Sometimes the potential of a band is more tantalizing than the present, even if the present is still pretty entertaining. Take for instance Slovenia’s Siderean, who aren’t exactly new to the game, but are new to this version of their game. They began life as Teleport, who experienced a bit of musical evolution and a lot of lineup changes over their decade as a band. Teleport started as a very sci-fi-obsessed blackened thrash band like Vektor, but demo by demo expanded their sound to include more progressive flourishes and overall atmosphere. Always solid if not downright blazing, Teleport never got to the debut full length stage of band life.

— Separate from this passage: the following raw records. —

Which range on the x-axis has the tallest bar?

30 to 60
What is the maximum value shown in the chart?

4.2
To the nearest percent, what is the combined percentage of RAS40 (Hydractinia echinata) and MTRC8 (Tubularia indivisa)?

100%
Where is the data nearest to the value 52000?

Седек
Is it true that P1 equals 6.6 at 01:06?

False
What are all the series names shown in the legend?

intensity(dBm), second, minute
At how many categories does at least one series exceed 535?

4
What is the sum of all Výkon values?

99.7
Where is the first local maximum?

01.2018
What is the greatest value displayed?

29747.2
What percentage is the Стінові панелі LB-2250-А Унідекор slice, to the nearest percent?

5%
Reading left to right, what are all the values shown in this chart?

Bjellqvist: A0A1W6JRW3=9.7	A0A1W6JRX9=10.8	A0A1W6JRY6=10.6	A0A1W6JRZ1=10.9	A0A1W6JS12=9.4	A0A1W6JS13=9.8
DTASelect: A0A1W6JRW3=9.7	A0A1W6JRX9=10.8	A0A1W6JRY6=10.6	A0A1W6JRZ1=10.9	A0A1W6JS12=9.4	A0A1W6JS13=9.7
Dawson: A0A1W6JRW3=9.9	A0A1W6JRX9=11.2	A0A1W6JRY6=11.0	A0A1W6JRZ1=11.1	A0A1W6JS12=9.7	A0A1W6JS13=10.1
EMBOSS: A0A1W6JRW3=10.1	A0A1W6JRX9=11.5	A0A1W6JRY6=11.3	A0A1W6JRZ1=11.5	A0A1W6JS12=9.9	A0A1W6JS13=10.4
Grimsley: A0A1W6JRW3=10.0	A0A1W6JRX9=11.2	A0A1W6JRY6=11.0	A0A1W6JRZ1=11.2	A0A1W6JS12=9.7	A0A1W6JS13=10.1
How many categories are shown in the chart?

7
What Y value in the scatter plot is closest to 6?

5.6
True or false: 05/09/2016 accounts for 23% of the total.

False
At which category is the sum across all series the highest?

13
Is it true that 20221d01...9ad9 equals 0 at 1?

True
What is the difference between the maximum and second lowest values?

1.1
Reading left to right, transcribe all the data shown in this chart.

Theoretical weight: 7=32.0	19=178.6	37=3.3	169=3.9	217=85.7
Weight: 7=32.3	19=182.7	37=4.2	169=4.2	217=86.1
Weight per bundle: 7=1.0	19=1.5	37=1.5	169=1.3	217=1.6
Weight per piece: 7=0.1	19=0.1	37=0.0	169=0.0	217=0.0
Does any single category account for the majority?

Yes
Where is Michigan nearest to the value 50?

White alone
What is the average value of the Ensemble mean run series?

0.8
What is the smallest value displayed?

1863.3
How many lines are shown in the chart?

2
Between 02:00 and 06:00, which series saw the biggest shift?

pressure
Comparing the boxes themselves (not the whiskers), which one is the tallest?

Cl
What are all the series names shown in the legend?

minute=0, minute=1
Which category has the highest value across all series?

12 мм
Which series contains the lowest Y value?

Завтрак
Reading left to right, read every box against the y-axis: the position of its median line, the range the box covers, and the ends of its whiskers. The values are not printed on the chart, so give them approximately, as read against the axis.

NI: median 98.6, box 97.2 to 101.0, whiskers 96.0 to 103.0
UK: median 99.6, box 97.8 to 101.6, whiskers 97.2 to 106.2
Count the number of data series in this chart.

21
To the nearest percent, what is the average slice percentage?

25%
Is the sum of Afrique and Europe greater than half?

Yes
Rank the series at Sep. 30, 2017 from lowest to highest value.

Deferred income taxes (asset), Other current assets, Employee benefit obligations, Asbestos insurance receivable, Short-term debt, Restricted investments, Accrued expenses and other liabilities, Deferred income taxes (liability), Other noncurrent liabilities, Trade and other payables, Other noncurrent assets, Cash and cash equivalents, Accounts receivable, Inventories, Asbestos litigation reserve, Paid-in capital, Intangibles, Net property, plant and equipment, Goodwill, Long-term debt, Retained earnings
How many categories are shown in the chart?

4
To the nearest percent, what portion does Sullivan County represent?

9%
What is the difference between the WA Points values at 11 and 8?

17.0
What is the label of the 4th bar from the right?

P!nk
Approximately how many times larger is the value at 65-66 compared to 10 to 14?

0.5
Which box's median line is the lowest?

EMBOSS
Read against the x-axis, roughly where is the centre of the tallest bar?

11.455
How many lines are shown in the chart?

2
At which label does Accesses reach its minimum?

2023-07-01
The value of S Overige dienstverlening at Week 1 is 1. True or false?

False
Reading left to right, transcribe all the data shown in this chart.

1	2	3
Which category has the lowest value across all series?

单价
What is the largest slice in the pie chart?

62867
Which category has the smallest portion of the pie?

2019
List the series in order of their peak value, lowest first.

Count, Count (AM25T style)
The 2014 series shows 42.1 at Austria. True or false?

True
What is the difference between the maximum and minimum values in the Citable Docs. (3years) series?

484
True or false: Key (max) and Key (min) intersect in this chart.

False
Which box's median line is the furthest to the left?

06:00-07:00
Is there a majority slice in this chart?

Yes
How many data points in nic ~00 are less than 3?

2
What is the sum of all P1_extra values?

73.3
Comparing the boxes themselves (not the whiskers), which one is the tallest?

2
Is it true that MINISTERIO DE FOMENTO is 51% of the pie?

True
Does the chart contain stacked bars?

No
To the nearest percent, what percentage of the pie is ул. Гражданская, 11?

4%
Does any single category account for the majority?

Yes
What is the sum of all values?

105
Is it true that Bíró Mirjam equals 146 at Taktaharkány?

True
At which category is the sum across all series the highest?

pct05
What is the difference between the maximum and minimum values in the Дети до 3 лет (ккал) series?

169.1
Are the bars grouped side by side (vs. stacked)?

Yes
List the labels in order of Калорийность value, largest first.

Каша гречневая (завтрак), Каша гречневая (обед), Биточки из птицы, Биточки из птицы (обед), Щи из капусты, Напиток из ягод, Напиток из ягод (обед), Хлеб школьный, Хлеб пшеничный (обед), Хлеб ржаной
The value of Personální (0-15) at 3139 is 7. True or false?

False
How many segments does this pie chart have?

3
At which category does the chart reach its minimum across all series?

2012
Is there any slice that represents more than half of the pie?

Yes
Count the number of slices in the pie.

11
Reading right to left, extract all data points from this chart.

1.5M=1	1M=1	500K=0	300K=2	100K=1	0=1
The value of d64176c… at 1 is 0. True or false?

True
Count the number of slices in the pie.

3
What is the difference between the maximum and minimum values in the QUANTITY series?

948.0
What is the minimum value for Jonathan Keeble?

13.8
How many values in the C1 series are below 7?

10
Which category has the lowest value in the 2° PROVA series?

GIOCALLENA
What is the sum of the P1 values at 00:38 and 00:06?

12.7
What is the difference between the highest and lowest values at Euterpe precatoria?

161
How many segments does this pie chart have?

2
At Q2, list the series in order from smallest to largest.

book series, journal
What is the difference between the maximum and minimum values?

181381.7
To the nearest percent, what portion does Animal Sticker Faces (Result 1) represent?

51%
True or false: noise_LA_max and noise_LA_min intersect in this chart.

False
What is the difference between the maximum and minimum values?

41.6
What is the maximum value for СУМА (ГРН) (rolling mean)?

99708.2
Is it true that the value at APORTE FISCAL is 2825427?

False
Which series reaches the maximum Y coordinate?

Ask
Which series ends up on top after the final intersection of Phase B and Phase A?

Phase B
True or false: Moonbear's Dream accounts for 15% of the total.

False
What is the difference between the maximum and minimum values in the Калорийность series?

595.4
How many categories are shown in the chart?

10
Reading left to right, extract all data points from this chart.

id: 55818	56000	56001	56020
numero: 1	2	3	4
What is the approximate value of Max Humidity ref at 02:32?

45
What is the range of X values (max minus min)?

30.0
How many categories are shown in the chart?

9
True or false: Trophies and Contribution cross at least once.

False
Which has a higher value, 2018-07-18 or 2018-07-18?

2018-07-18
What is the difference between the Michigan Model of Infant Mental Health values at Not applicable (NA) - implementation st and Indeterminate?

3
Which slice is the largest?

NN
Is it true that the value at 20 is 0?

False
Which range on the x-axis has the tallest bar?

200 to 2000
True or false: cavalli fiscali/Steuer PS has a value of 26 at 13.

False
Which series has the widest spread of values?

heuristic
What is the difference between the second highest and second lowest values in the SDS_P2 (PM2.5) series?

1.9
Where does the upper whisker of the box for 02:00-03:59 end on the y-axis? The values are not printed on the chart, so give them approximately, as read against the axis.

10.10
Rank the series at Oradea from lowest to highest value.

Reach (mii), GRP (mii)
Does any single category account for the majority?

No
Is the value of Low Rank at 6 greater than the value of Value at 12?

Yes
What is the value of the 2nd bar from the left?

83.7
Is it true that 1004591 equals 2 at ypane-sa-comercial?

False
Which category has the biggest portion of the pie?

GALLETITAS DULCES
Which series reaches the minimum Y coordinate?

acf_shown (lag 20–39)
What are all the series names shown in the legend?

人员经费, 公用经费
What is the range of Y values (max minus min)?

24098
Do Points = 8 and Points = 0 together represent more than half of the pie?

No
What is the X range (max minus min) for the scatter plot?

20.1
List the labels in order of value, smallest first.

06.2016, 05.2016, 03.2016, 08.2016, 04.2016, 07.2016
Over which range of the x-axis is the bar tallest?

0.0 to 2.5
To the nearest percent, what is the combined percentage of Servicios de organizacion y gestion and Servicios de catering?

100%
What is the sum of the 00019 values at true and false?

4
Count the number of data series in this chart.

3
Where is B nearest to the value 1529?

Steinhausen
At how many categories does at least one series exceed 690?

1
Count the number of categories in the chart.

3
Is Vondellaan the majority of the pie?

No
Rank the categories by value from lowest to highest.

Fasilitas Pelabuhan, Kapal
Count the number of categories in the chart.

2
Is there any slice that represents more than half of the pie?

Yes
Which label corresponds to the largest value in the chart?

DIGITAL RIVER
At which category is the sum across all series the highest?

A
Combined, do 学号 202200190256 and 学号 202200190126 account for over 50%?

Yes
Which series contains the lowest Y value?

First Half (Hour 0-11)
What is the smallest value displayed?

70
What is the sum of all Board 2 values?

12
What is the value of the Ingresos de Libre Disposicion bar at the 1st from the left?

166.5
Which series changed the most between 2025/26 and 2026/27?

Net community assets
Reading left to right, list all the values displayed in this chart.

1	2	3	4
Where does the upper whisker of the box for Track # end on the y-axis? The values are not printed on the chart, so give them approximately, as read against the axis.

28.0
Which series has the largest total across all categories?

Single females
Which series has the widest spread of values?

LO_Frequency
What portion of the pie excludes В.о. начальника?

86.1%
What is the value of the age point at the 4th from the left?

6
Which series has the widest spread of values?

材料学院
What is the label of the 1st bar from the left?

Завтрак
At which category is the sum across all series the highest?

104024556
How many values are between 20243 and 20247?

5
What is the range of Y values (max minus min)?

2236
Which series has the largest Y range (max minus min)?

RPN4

At some point in 2020 the five guys in Teleport must have realized that they no longer really resembled Teleport as it started in 2010, so they changed the name to Siderean (also a brainier space/astronomy reference, so kudos there), and now they’ve arrived at the debut full length stage. Lost on Void’s Horizon is both better than and more complete in its vision than any of the Teleport snippets, but because it is also more ambitious it carries a bit of that “more potential than present” quality described above, even if (again) it’s still quite enjoyable and ought to please many an ear.
Opener “Eolith” does a good job of showing off Siderean’s range in terms of rhythmic approaches, riff aggression, and overall volume. The track contains a combination of determined but spry drives where the similarities to The Chasm are most obvious, disorienting dissonance, slower, doom tempos, and clean guitar passages that are the most direct connection to Opethian prog. Jan Brišar’s haggard, mid-range growls and screams offer just enough of a personality without distracting from the band’s cosmic intentions, while the melodic soloing appears at two key points to offer a narrative quality in contrast to the odd, almost alienating dissonance.
Most of the album maintains that core sound, but each tune finds a way to add just a little to the formula. “Sidereal Evolution,” for example, makes the best use of the band’s slower tempos, sometimes to create a sense of dread, and at others to expand that spacely expansiveness. When it speeds up it delivers a bunch of open-picked lead lines that sound almost directly lifted from older Mastodon (“Hearts Alive” to be specific), but it works. Then there are the oddball keyboard sounds in “Coalescing into the Expanse” (like a 1960s idea of futuristic computer sounds) and a synth/ambient passage in the title track (obviously included for extra cosmic effect). More than enough little flairs to keep things interesting for 41 minutes without throwing any curveballs.
All of these elements and the band’s tendency to always be on the move in some way mean that Lost on Void’s Horizon is always a good, entertaining listen, but it never quite reaches great status. Thankfully there’s potential galore here, and a touch more refinement in terms of songwriting (tightening up a couple track lengths) and riff variety (like less use of the dissonant hooks after most phrases) would go a long way to realizing that potential. There’s plenty to like about this debut, but hopefully even greater heights on future albums.